SEC Chairman Mary Schapiro issued an open letter to broker-dealer CEOs encouraging them to be “particularly vigilant” in monitoring sales practices after “engaging in vigorous recruiting programs” that might induce recruited brokers to engage in unlawful conduct. Ms. Schapiro indicated that “recent press articles” indicate that firms are offering “substantial inducements” to potential recruits that might encourage them to engage in churning and unsuitable recommendations in order to hit commission targets. Ms. Shapiro also warned firms to ensure the sufficiency of the firm’s compliance and supervisory structure as a firm’s sales force expands.

OUR TAKE: Aren’t all brokers paid on commission? Don’t they all have incentives to meet sales targets? We suppose that firms mentioned in “recent press articles” as engaging in a “vigorous recruiting program” are now on notice that the SEC may be coming soon for a visit. Will firms that lose brokers now have an incentive to report their raiding competitors to the SEC?

http://www.sec.gov/news/press/2009/2009-189-letter.pdf

CCO Censured for Misleading Form BD About Foreign Control Relationship (8/24/09)
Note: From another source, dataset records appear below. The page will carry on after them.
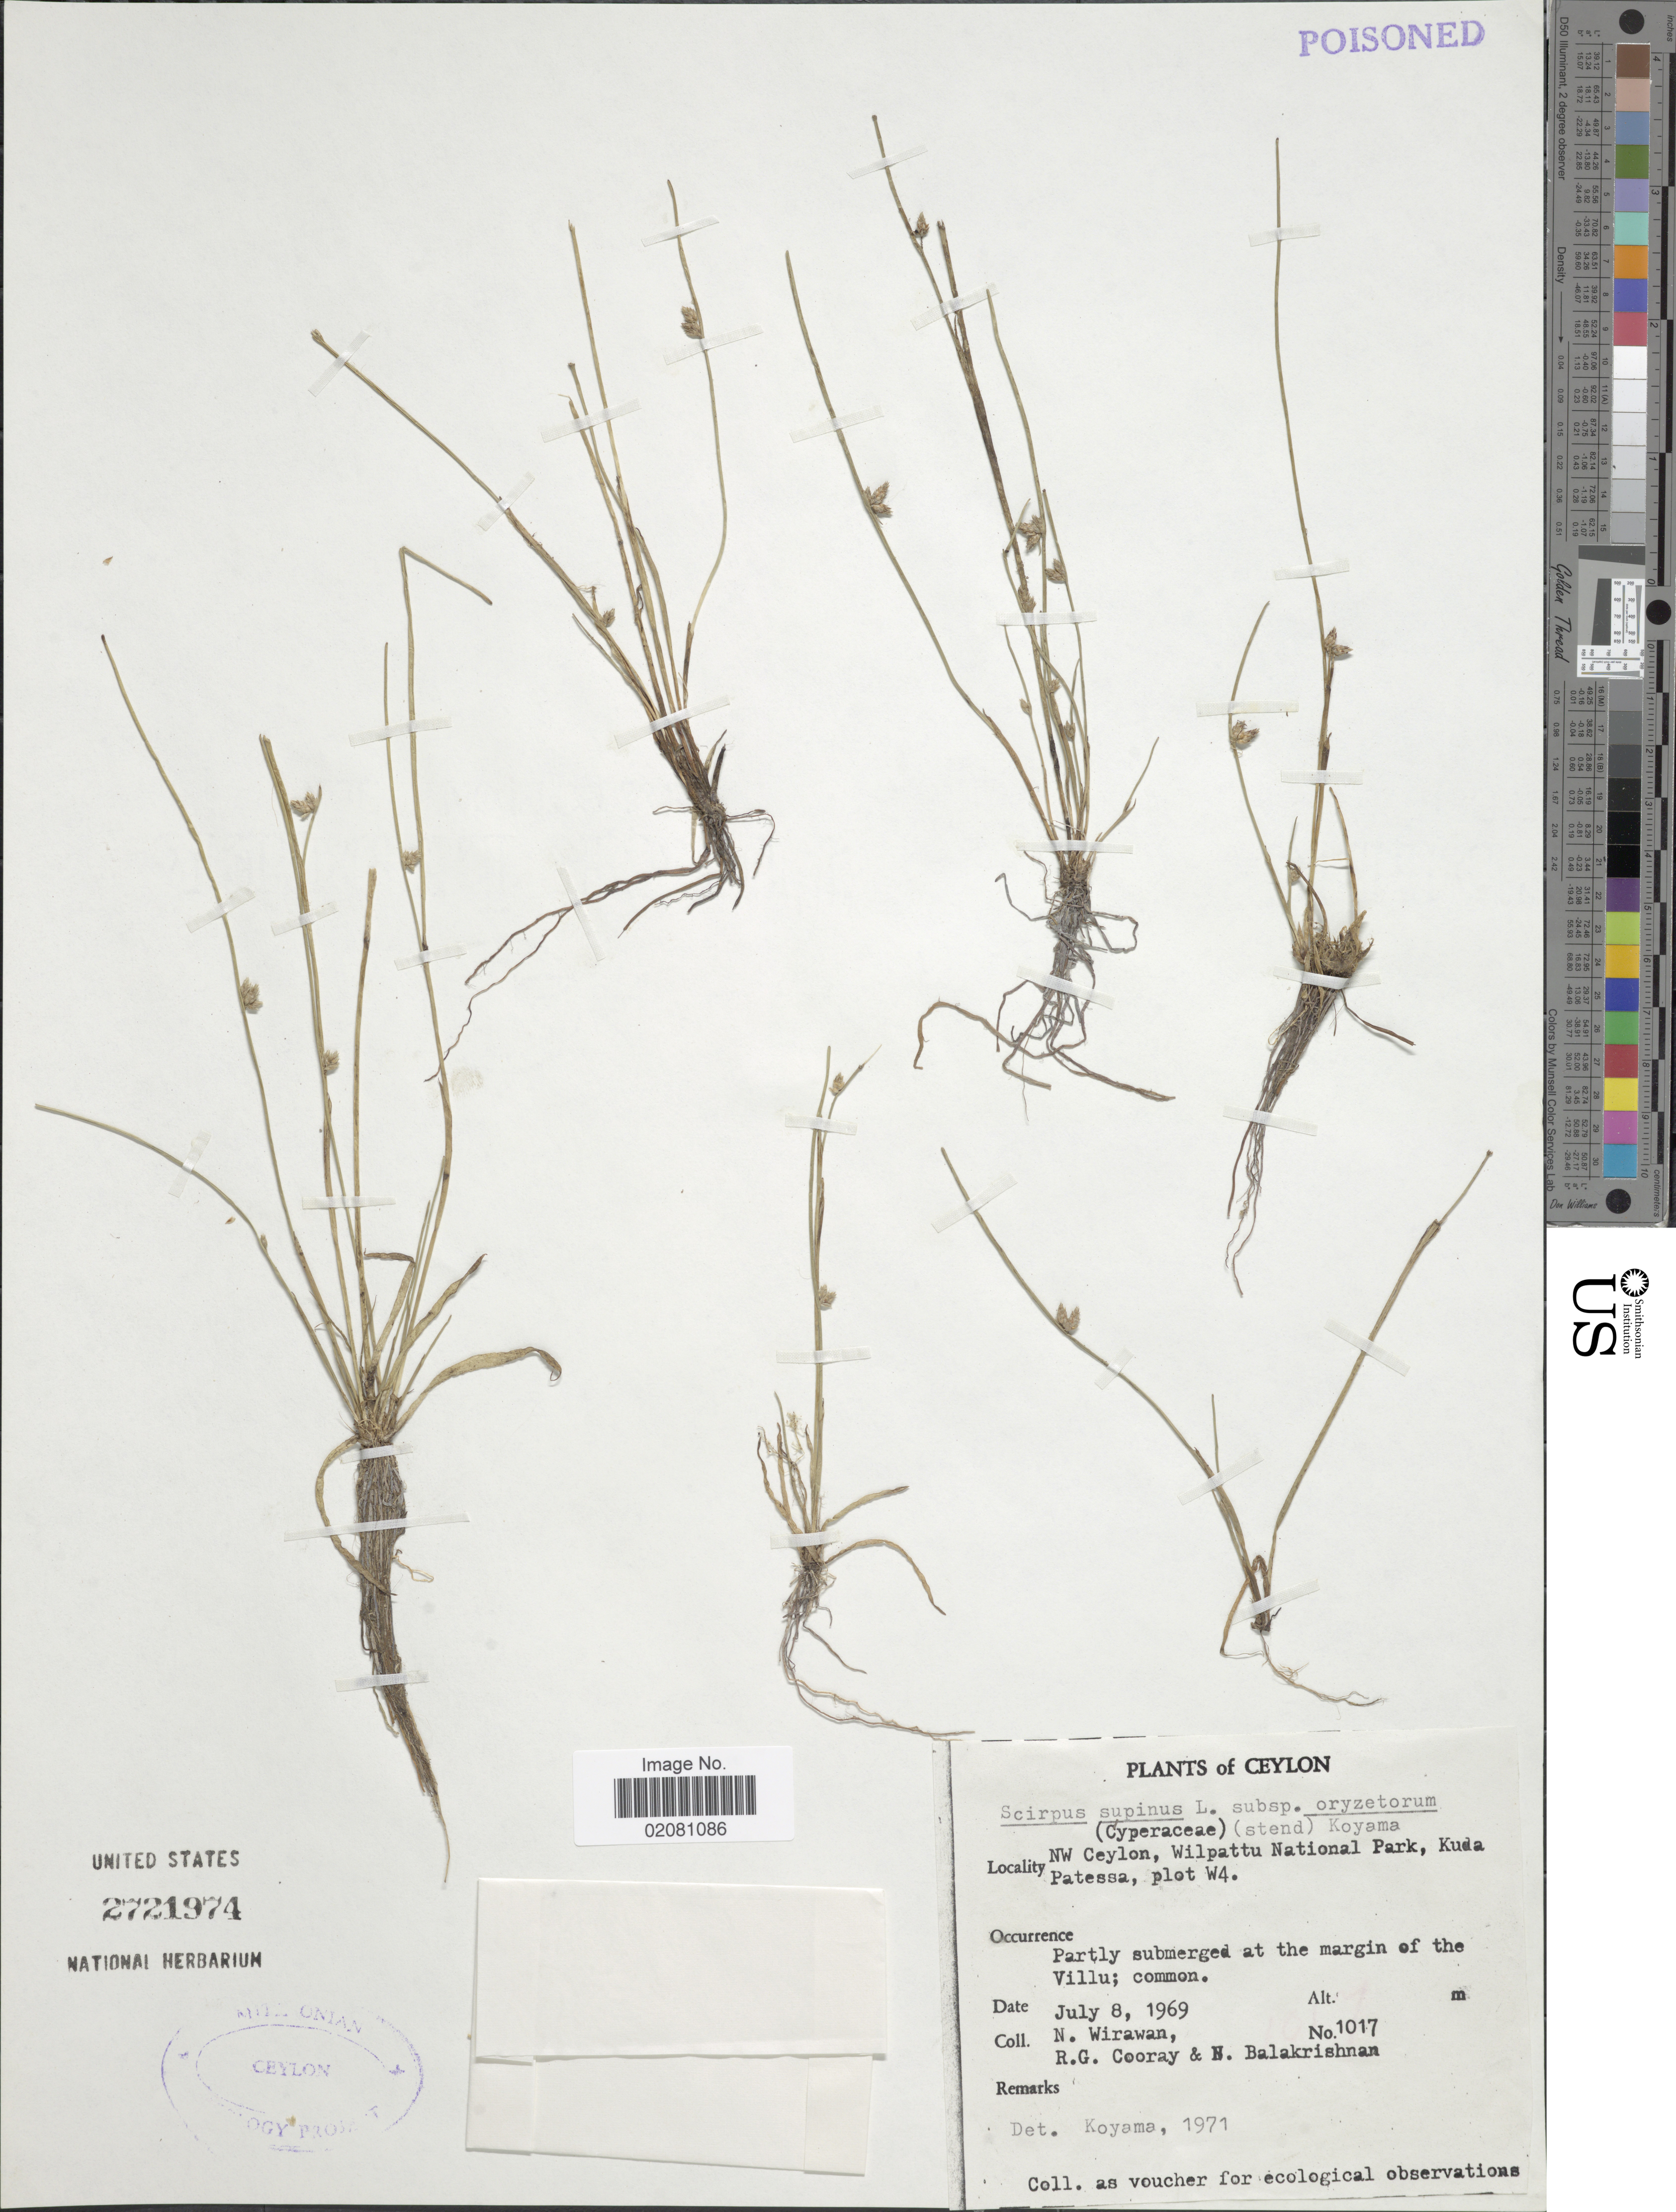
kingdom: Plantae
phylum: Tracheophyta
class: Liliopsida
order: Poales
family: Cyperaceae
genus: Schoenoplectus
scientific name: Schoenoplectus supinus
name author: (L.) Palla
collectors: N. Wirawan, R. Cooray & N. Balakrishnan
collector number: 1017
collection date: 1969-07-08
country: Sri Lanka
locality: Ceylon, NW Ceylon, Wilpattu National Park, Kuda Patessa, plot W4.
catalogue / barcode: US 2721974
The Chief Compliance Officer of a broker-dealer agreed to a 3-month ban, a fine, and cooperation with the SEC in connection with a foreign control party’s solicitation of US investors. The SEC alleges that a foreign broker-dealer that controlled the US broker-dealer solicited US investors to purchase Russian securities. The SEC claims that personnel of the US broker-dealer, including the CCO, referred US investors that showed interest in purchasing Russian securities to the foreign entity, which, according to the SEC, controlled the US BD through management and budget. The CCO was also responsible for marketing and solicitation activities. The SEC argues that the foreign BD did not qualify for exemption under Rule 15a-6. The SEC claims that the CCO aided and abetted the securities laws violations by failing to describe the foreign firm’s control relationship on the Form BD.

OUR TAKE: The SEC will act against a CCO that actively participates in a securities law violation and fails to take his/her compliance responsibilities seriously. Ignorance of the Form BD requirements is no excuse for someone who assumes the Chief Compliance Officer title.

http://www.sec.gov/litigation/admin/2009/34-60485.pdf

Broker Barred for Facilitating Private Fund Fraud (8/20/09)

A broker that paid a portion of his commissions back to clients that committed alleged wrongdoing in connection with the operation of an unregistered fund was barred from the industry and ordered to pay restitution. The SEC alleges that the broker kicked back 90% of his commissions on fund trades as inducement to obtain the brokerage business. According to the SEC, the broker also helped solicit investors for the fund as a way to increase fund assets and brokerage. The SEC claims that the fund managers placed unauthorized trades, misappropriated client funds, and hid trading losses.

OUR TAKE: The SEC has been prosecuting service providers that facilitated, and benefited from, wrongdoing.